— Dataset —
★ ★ ★ ★ ★
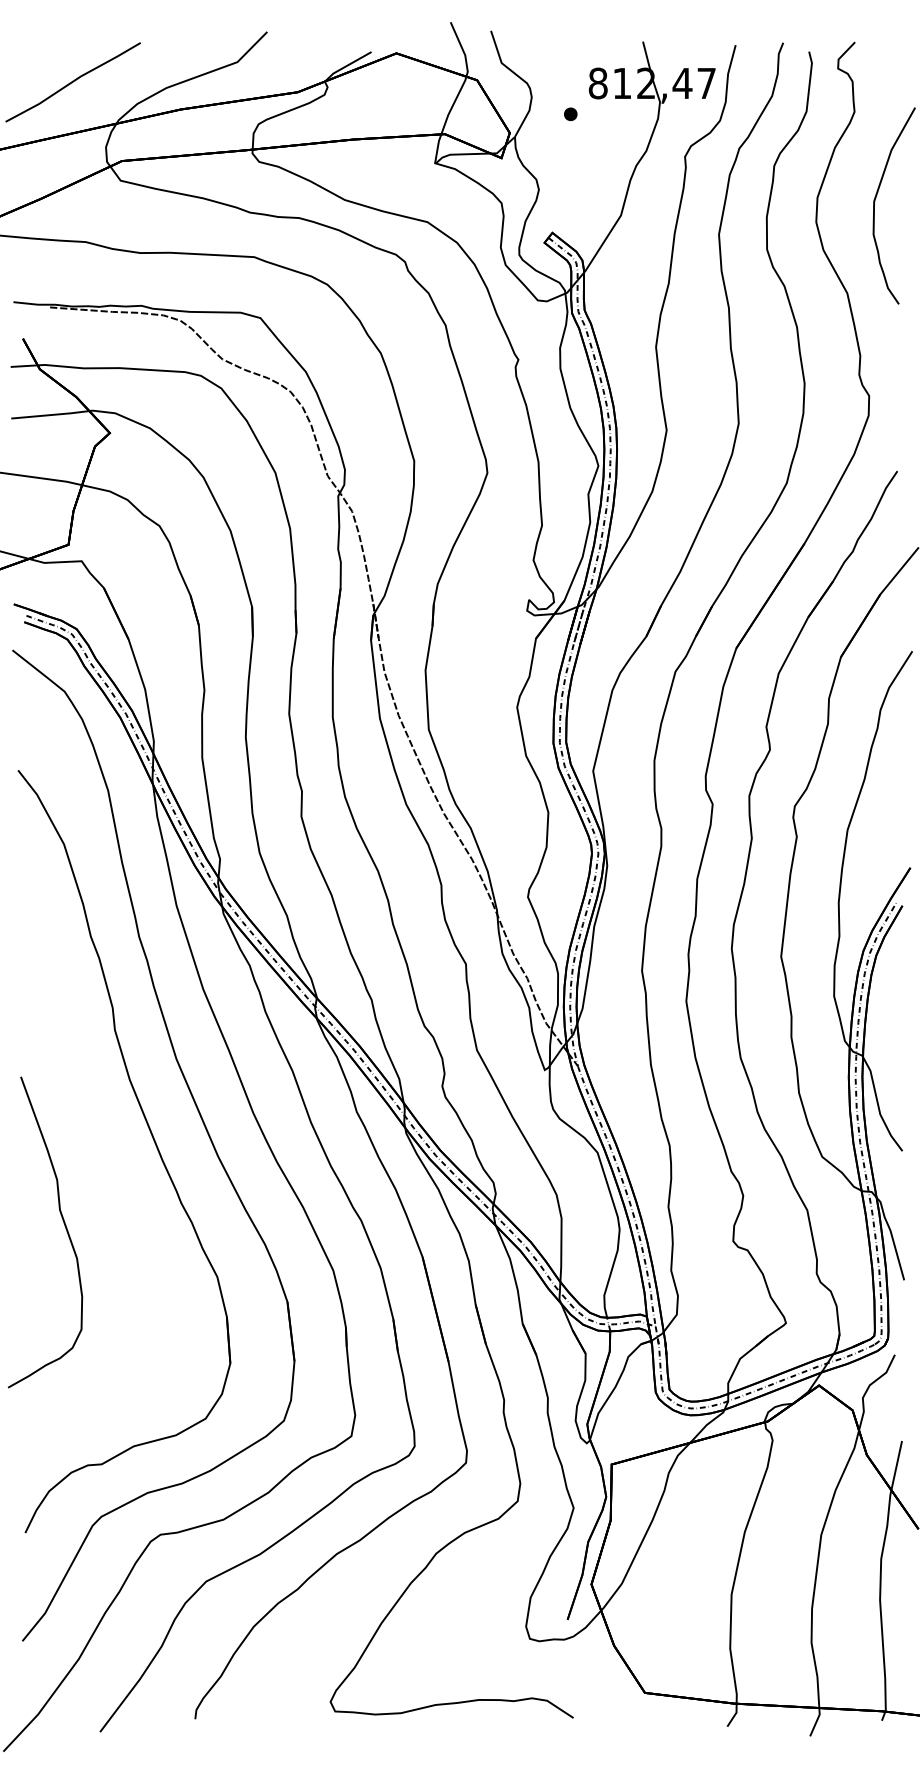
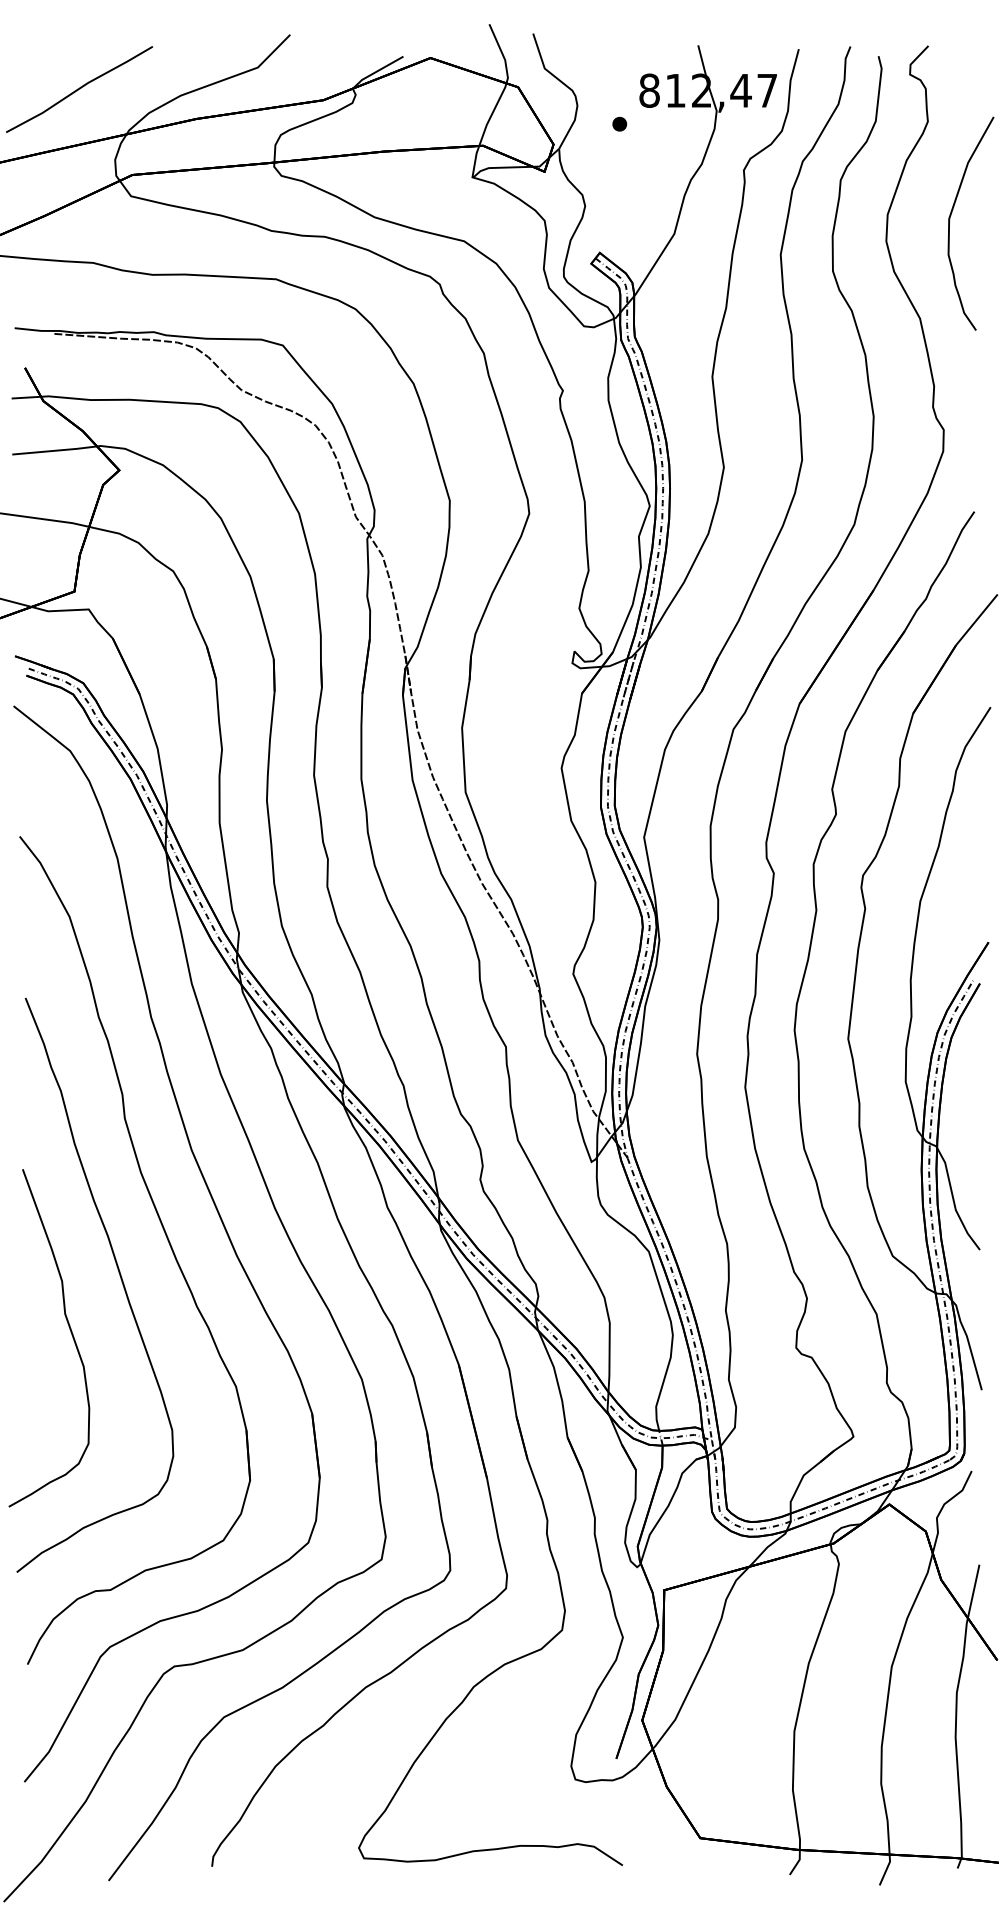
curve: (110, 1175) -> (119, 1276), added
★ ★ ★ ★ ★
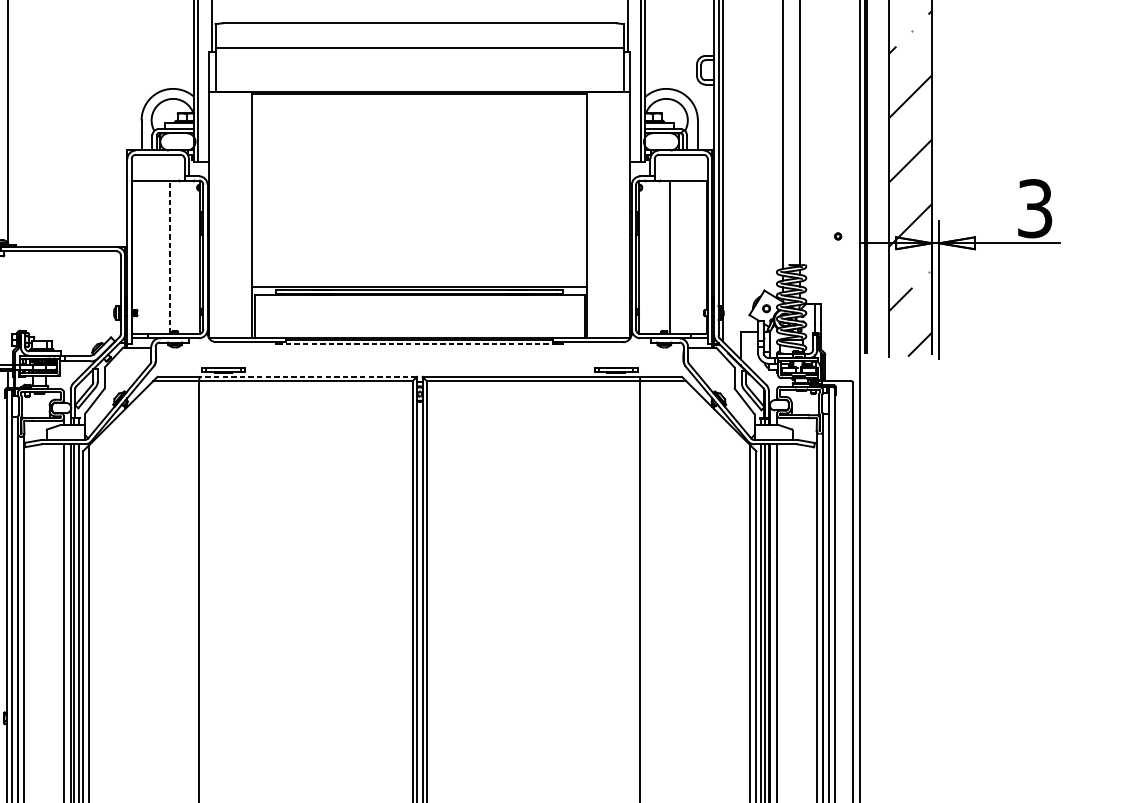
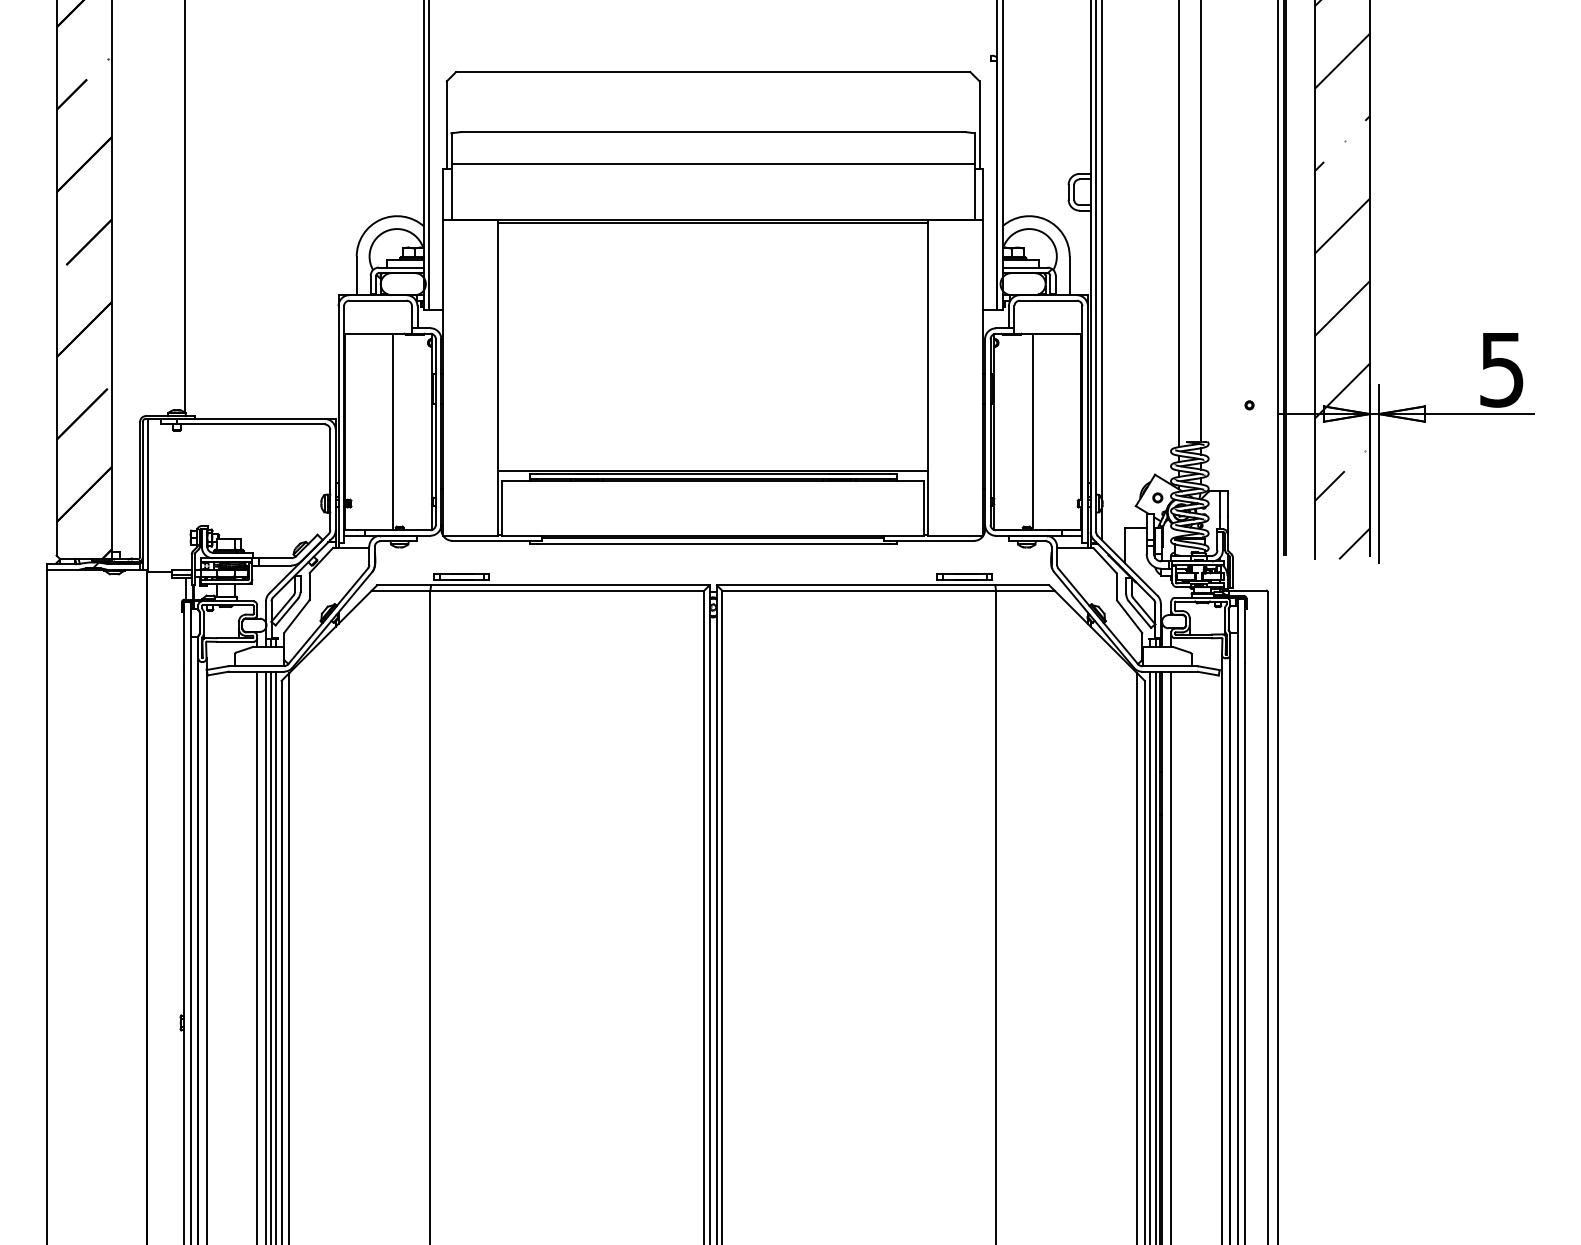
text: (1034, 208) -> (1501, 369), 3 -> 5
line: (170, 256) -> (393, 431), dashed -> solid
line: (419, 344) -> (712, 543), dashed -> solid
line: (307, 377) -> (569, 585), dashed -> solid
★ ★ ★ ★ ★
— Task requirements —
Quote the data above from the line containing "line: (170, 256)" to the line containing "line: (307, 377)", inclusive, and stop.

— Answer to this task —
line: (170, 256) -> (393, 431), dashed -> solid
line: (419, 344) -> (712, 543), dashed -> solid
line: (307, 377) -> (569, 585), dashed -> solid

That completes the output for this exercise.